Protein folding has very little to do with free energy minimum, as most of the previous posts would like you to believe. Less than 20% of eukaryotic proteins would ever fold on its own. Besides, a deep energy minimum is equivalent to lack of change or death in biological language. People are still very attached to the Anfinsen principle from the 60s for which he got a Nobel prize. This view has been proven highly outdated and very approximate (see issue 324 of Science Apr 2009). Unfortunately, change of a paradigm is a painfully arduous process.
Proteins are mixtures of locally minimal "solid state" domains and locally flexible "liquid state" contributions. If someone can talk abut a conditional stability of the solid domains (conditional because prions and many other proteins have multiple stable conformers depending on the surrounding condition) than there is no real sense talking about a minimum energy for the "liquid like" domains. (Proc Natl Acad Sci U S A. 2009 Jun 30;106(26):10505-10) In essence only around 30% proteins have dominating 3D structure, ~30% some structure, and around 30% almost never any dominant structure. The distribution is completely smooth form very solid-like proteins to liquid-like proteins.
Despite all these caveats spelled out above there is a natural folding energy scale. An average folded protein has a stability of around 30 kcal/mol (which by the way is only around 10 hydrogen bonds), signaling events cannot change the energy by more than ~10 kcal/mol and the stability of individual conformational change that is controlled by small molecule binding would be around 3 kcal/mol (which is around a single hydrogen bond). Life indeed lives dangerously unstable.

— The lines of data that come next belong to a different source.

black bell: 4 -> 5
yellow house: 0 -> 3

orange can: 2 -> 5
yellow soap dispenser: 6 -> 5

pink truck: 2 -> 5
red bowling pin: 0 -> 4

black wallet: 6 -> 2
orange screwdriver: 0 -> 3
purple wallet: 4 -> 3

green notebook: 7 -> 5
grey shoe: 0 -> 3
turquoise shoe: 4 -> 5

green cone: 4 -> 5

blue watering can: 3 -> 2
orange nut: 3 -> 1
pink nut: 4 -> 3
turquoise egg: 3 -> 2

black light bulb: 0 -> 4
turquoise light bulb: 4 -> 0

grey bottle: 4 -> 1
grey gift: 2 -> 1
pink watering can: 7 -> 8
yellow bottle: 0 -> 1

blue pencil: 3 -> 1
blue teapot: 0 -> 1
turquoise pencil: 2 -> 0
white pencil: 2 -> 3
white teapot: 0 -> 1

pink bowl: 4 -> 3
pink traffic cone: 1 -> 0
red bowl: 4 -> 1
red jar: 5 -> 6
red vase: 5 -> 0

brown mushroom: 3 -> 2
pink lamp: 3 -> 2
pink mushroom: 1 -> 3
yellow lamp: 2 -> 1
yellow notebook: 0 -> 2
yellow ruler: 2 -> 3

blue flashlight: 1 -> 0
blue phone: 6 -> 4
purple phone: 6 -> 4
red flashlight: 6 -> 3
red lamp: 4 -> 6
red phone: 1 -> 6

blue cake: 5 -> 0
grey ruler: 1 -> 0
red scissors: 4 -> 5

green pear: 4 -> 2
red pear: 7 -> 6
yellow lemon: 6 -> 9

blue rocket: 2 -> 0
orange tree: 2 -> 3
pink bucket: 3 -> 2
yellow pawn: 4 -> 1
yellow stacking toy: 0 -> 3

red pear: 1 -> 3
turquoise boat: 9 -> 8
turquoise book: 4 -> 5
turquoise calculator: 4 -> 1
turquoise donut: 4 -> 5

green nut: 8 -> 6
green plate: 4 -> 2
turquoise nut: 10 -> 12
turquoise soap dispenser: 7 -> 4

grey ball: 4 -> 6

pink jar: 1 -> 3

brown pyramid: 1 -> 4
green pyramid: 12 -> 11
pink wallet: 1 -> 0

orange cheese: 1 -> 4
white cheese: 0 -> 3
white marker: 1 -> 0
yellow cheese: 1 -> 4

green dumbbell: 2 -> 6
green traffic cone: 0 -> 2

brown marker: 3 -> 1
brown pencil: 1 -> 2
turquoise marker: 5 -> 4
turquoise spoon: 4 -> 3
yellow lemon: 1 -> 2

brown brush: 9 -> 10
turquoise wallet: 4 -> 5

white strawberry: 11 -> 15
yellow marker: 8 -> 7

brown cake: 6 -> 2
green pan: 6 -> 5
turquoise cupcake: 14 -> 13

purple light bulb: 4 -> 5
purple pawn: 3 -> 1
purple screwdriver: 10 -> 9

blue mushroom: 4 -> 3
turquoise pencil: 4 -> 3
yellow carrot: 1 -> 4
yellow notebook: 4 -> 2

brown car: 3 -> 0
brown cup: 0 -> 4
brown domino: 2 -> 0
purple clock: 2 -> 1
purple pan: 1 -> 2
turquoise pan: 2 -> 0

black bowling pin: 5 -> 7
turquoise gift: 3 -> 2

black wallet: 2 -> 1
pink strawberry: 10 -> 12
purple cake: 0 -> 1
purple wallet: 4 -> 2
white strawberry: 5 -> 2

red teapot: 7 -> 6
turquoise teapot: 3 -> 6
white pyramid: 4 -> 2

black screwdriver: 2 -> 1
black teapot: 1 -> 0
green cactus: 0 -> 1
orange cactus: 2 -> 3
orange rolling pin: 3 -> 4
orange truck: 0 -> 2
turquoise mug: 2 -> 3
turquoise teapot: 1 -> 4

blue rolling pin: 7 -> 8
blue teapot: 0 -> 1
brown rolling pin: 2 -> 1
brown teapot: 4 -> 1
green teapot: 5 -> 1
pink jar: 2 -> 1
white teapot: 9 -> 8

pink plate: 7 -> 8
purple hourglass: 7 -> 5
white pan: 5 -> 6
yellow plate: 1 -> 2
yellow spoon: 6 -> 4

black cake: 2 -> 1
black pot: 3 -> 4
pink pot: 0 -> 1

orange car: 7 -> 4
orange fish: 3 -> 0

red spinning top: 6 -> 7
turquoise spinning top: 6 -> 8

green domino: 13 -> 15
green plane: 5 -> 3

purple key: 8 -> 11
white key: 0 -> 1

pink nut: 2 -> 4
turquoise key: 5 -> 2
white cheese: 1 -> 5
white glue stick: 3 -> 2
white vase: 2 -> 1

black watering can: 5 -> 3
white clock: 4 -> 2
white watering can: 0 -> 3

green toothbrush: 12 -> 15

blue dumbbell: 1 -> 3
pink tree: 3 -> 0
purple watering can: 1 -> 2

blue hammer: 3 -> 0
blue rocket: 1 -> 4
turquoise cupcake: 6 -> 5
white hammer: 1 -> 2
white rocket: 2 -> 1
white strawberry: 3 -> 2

Therefore, protein folding is a complex question from a domain of self organized systems. Some proteins use thermodynamics, some proteins use kinetics some protein use conditional partners and excretion and some proteins never acquire any shape that we could call a folded state. The state of our knowledge is so weak and incomplete that we have difficulties in even predicting which sequence would form what protein. I do not even mention the pretentious folding sites which success rate is in low percentages but their authors are highly regarded as solvers of protein folding. Only recently some web service established crystallization probabilities that actually try to answer this question heuristically (XtalPred). Protein folding by definition does not have any unique solution because it cannot have one.
Therefore, you have to reevaluate your question and we all need to rethink how to adapt to a new paradigm.